Unlike my daughter, I was not always patient and kind to my dog. I have accumulated many regrets in my life, but sitting right on top of the heap, easy to find, are the silly, stupid moments when I pulled her along the sidewalk too quickly, frustrated with the slowness of her walk, or made a show of my exasperation when she’d wake me up in the middle of night, needing help to go outside. Believe me, nothing will make you feel more like a disgusting little blister than scolding an old and achy four-legged creature who has been your faithful companion for many years up until that point. And so, determined not to become that which I despised, I set out midway through Wednesday’s seventeenth year of life to teach myself how to be kind to a dog. 

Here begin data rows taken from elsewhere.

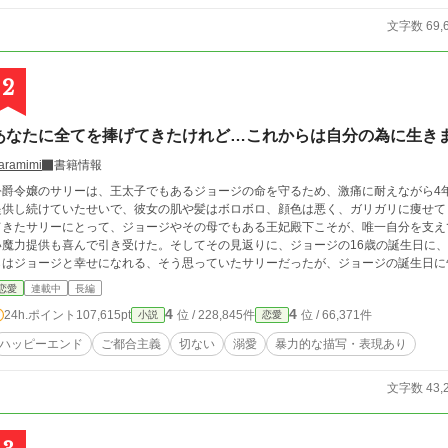
文字数 69,
2
あなたに全てを捧げてきたけれど…これからは自分の為に生き
aramimi
書籍情報
公爵令嬢のサリーは、王太子でもあるジョージの命を守るため、激痛に耐えながら4
供し続けていたせいで、彼女の肌や髪はボロボロ、顔色は悪く、ガリガリに痩せてしまっていた。 それでも
てきたサリーにとって、ジョージやその母でもある王妃殿下こそが、唯一自分を支えてくれる大
い魔力提供も喜んで引き受けた。そしてその見返りに、ジョージの16歳の誕生日に、正式
らはジョージと幸せになれる、そう思っていたサリーだったが、ジョージの誕生日に
ジからの非道な言葉だった。 唯一の支えだったジョージからの言葉にショックを受けるサリーだったが、それでもジョージの
恋愛
連載中
長編
為に身を引く事を決意した。 だが父はサリーの決断に激怒、ついにサリーを手にかけようとして… ずっと自分を犠牲にしてき
4
4
24h.ポイント
107,615pt
位 / 228,845件
位 / 66,371件
小説
恋愛
少女サリーが、本当の幸せを掴むまでのお話です。 ご都合主義全開のお話ですが、お願いいたしますm
稿しております
ハッピーエンド
ご都合主義
切ない
溺愛
暴力的な描写・表現あり
文字数 43,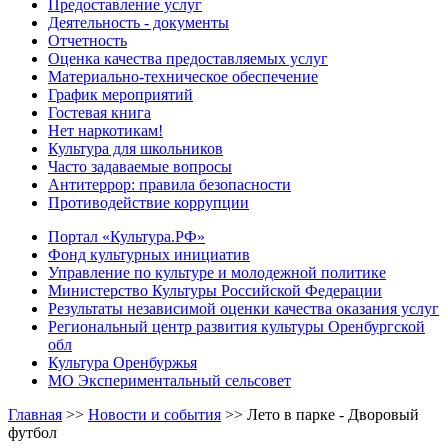
Предоставление услуг
Деятельность - документы
Отчетность
Оценка качества предоставляемых услуг
Материально-техническое обеспечение
График мероприятий
Гостевая книга
Нет наркотикам!
Культура для школьников
Часто задаваемые вопросы
Антитеррор: правила безопасности
Противодействие коррупции
Портал «Культура.РФ»
Фонд культурных инициатив
Управление по культуре и молодежной политике
Министерство Культуры Российской Федерации
Результаты независимой оценки качества оказания услуг
Региональный центр развития культуры Оренбургской
обл
Культура Оренбуржья
МО Экспериментальный сельсовет
Главная
>>
Новости и события
>>
Лето в парке - Дворовый
футбол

For many reasons, but especially because she had walked with me for sixteen years along a sidewalk that would stretch halfway around the world, lesson number one was: Thank the dog every night. After Erin and my daughter had gone to bed, I would sit down quietly next to Wednesday, who was too arthritic now to jump up onto the couch. I would pet her with an open hand, from the top of the head, just behind the ears, backward toward her shoulders. Gently. “Thank you, Wednesday,” I would say. “You have been a good dog for a very long time.” 

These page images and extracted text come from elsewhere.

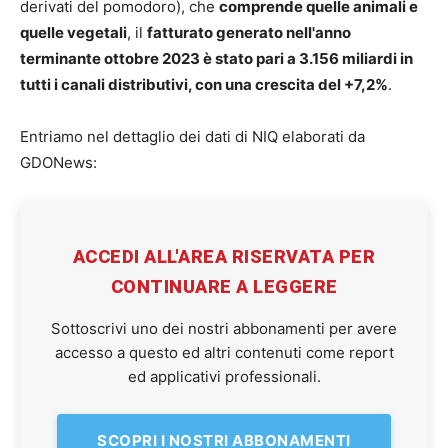
derivati del pomodoro), che
comprende quelle animali e
quelle vegetali
, il
fatturato generato nell'anno
terminante ottobre 2023 è stato pari a 3.156 miliardi in
tutti i canali distributivi, con una crescita del +7,2%
.
Entriamo nel dettaglio dei dati di NIQ elaborati da
GDONews:
ACCEDI ALL'AREA RISERVATA PER
CONTINUARE A LEGGERE
Sottoscrivi uno dei nostri abbonamenti per avere
accesso a questo ed altri contenuti come report
ed applicativi professionali.
SCOPRI I NOSTRI ABBONAMENTI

Lesson number two: Draw the dog. In fifteen years, I was never able to draw my dog in a way that captured her peculiarity of spirit. In her final months, though, as it became clear to me that our sidewalk was nearing its end, I began trying again in earnest, scribbling her image obsessively on any surface and with any tool nearest at hand. I would draw her in ballpoint pen on the cover of the newspaper. I would draw her with my daughter’s crayons on a napkin at dinner. I always drew her from memory. I am not someone who can draw well without a reference, so the work was always sloppy and inaccurate. 

There are many paradoxical truths inherent to the making of stories and art for children by grown-ups. My favorite, though, is this: In order for a picture drawn for children to be drawn well, it need not be drawn well at all. All that matters is the sincerity of the mark making. The shabbiness of the pictures made by artists like John Burningham, James Marshall, or Roald Dahl’s most frequent collaborator, Quentin Blake, is so impressive at times that it causes one to wonder what’s the point of learning to draw in the first place. But these artists have mastered something else—that is, how to draw a line with vulnerability. I tried many hundreds of times to do the same with my drawings of Wednesday. I tried right up until the very last one, made two weeks before our visit to the goat farm, and one week after I discovered, to my surprise, that my footsteps, when alone, actually make no sound at all. It was drawn quickly in permanent black marker on cheap paper. It was colored in and scribbled over later by my daughter. It is the only drawing from Wednesday’s last year that I have kept. I cut it out, folded it up, and put it in the back of a book I started to read but am not likely to finish. I do not know what to do with a picture so poorly drawn but impossible to throw away. So, as an ode to simple joy, I will include it here. Because, after all, dogs are very nice.


In the week after Wednesday died, our daughter woke up each morning, asked to greet the dog, and in the dog’s absence instead chose to carry a picture of her around, petting it gently, gently, gently in the hour before breakfast.

Why do we ask for kindness from our children? My best bet so far is this: We know it will increase their capacity for joy. If we are honest with ourselves, though, we also know that kindness will increase their capacity for sorrow as well. We gamble with one in order to win the other. We do this with the hope that it will all work out, like it does in storybooks.

Willy Wonka, barefooted, emerges now from the barn. Erin opens up our box and inside is a pizza as inviting as any I’ve ever seen.

“Pizza…is…nice!” says my daughter, who may or may not be a child of woe—it’s still too early to tell.

“Yes,” I say. “And even if you have just one pizza, it is nice too.” I have told more lies to children than I can count, but this, I can happily say, is the truth.